**Data listing:**

● ● ● ● ●

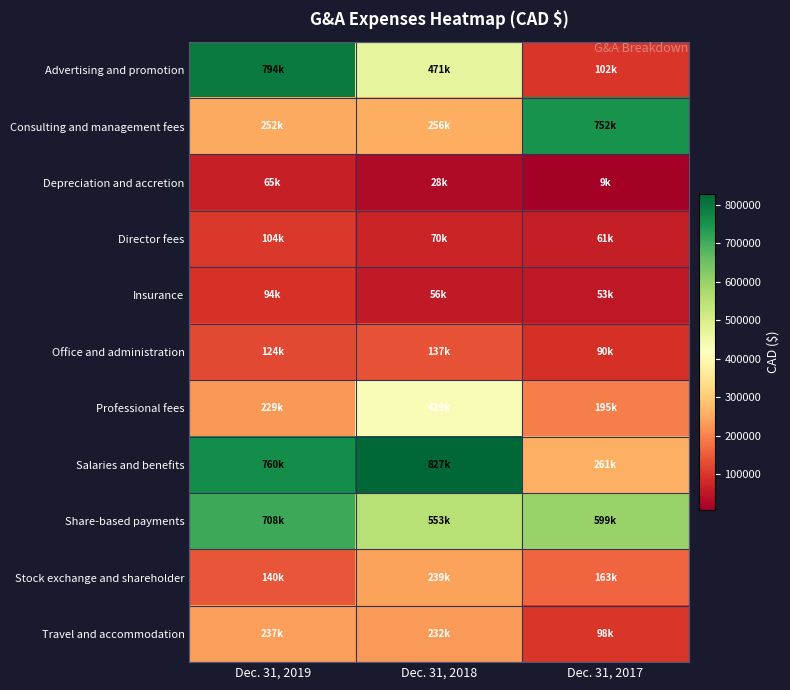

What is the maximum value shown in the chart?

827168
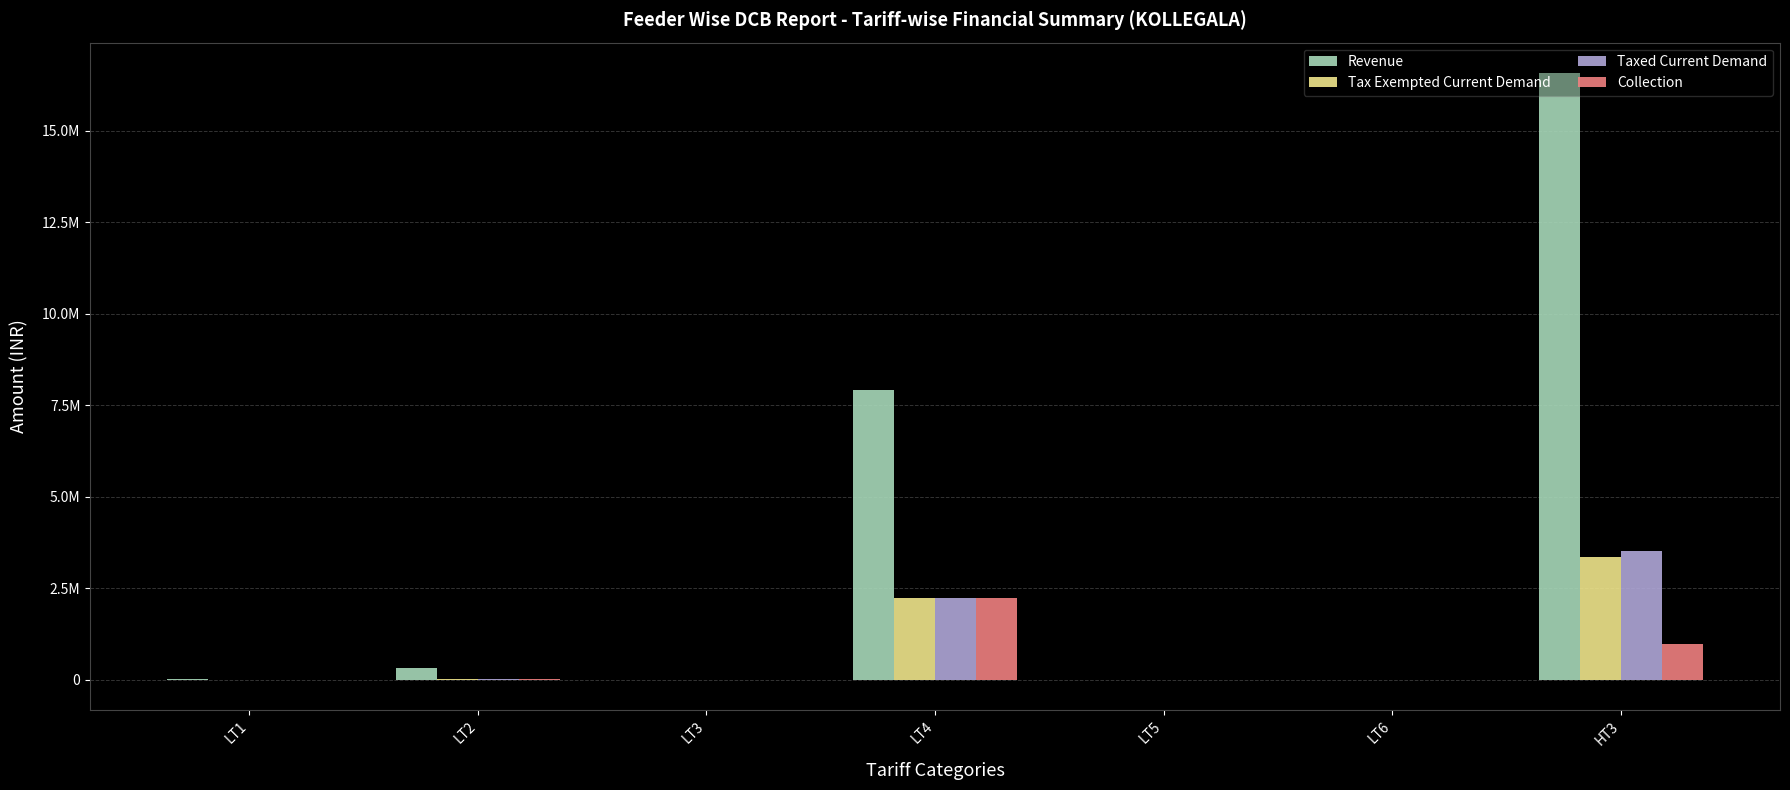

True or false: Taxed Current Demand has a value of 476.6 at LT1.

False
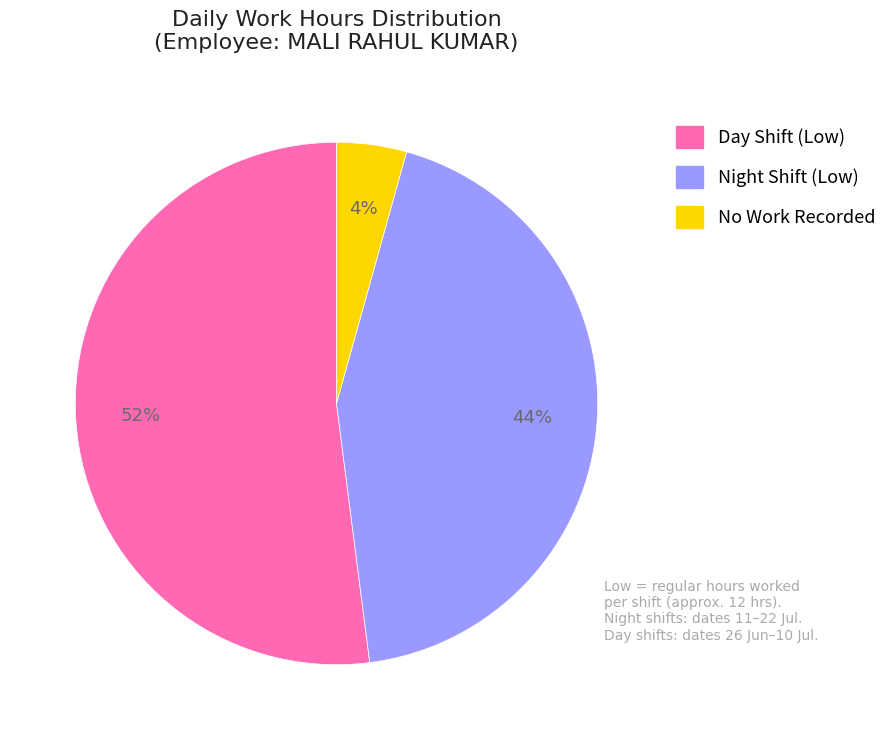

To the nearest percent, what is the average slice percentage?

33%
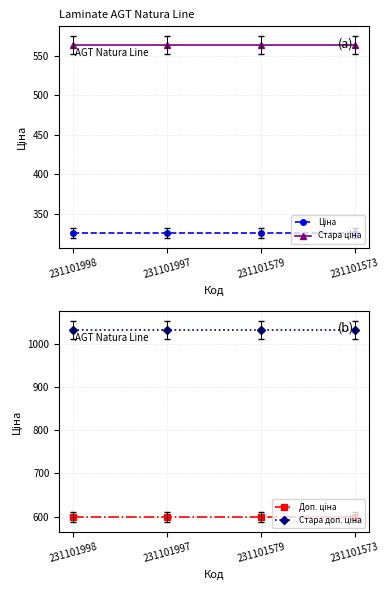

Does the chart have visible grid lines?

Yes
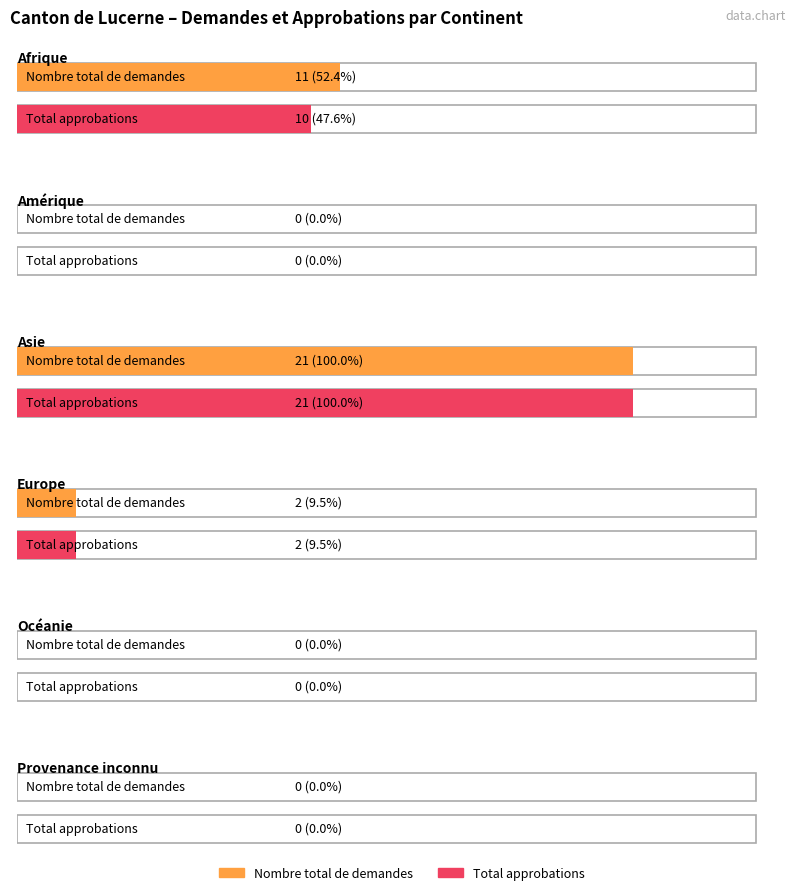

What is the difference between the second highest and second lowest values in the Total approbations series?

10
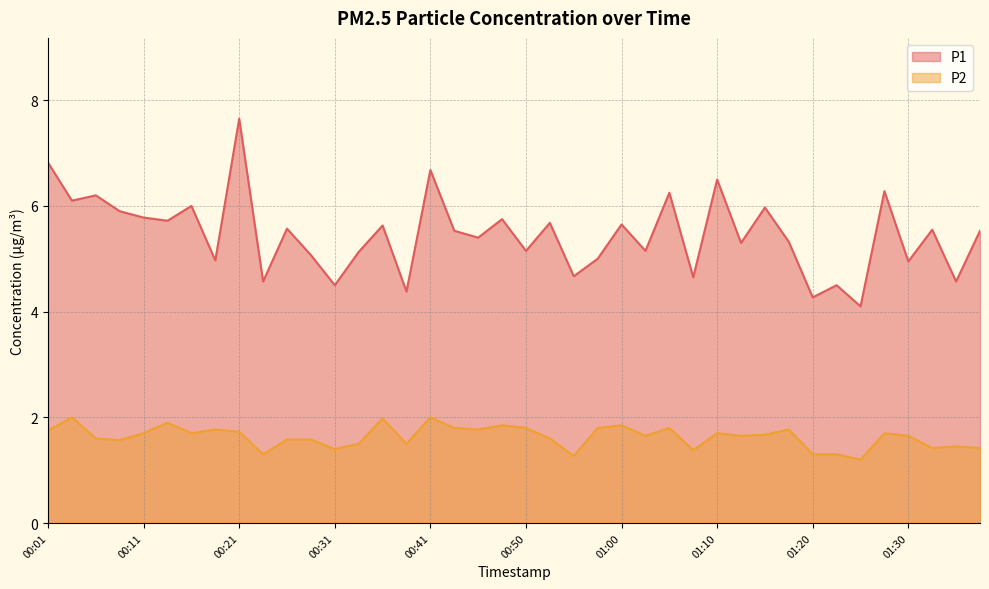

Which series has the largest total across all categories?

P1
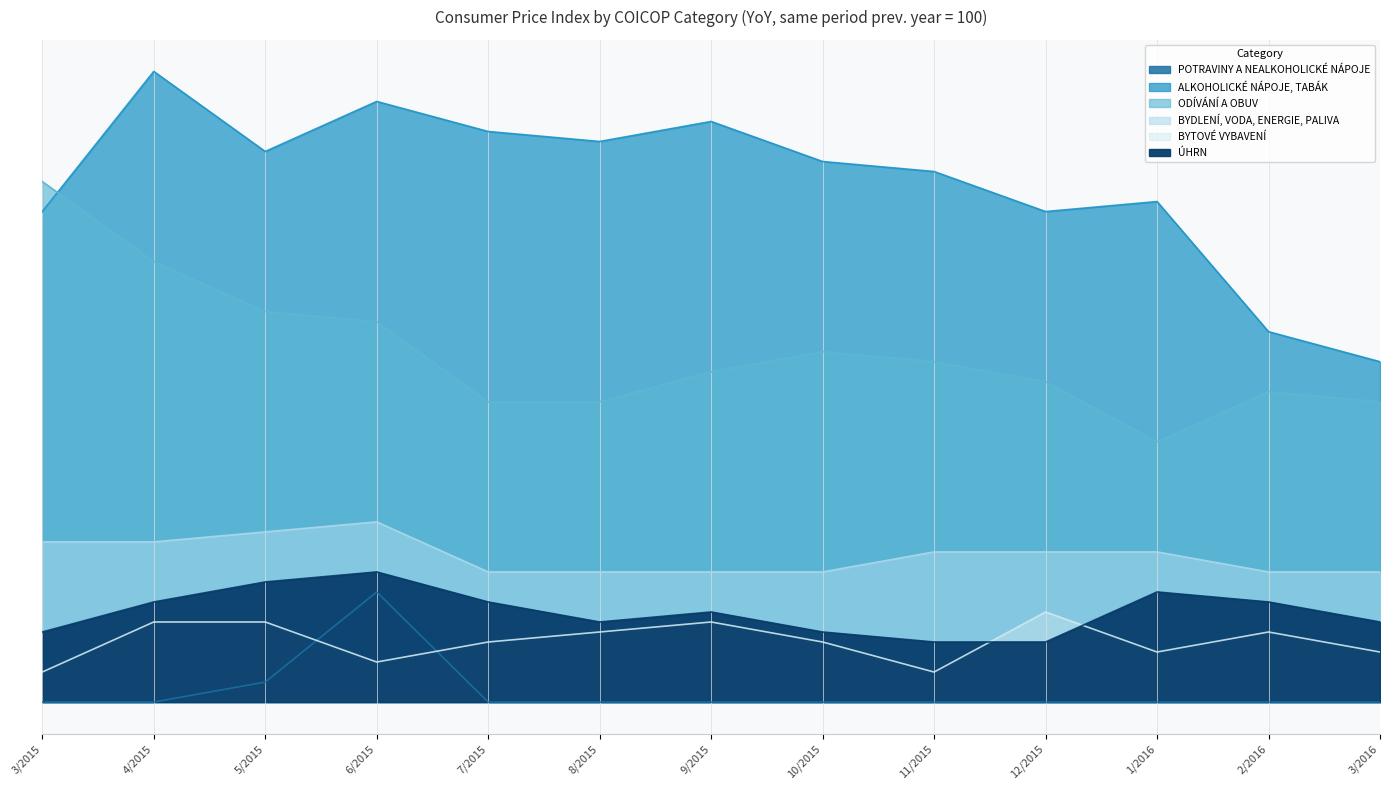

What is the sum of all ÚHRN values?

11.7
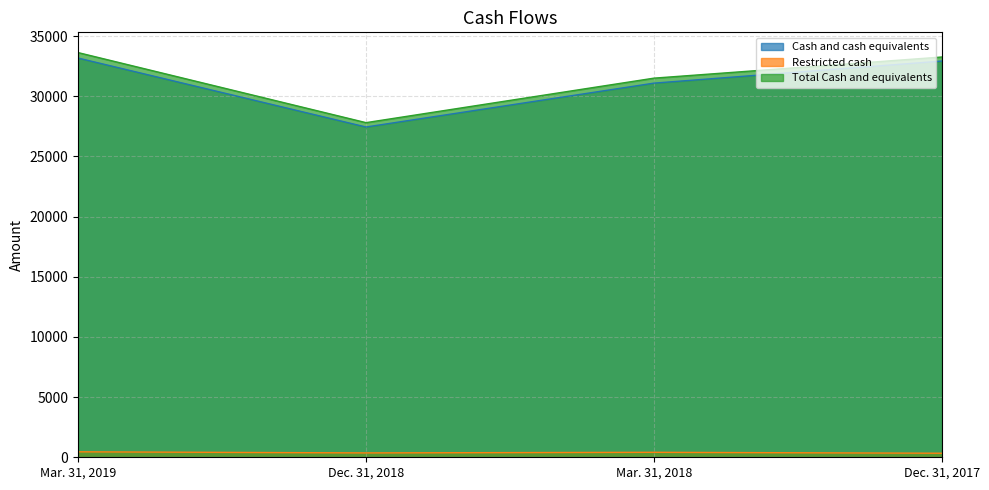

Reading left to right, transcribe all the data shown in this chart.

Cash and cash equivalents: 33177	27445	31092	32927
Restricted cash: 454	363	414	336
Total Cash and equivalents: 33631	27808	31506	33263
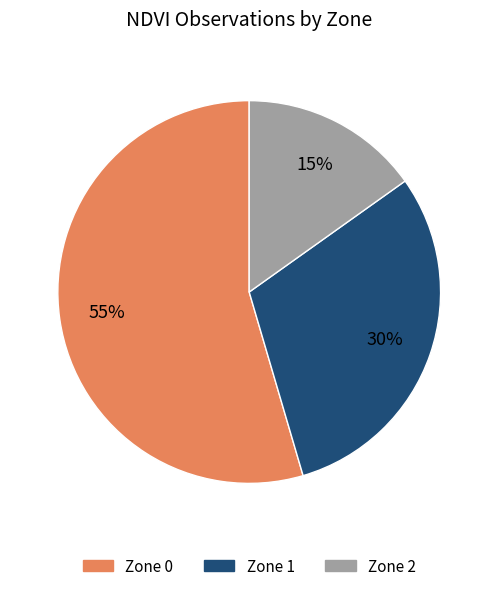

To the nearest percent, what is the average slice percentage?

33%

● ● ● ● ●

**Work required:** Count the lines above that contain the string "shown". Reply with the number only.

**Answer for this exercise:** 2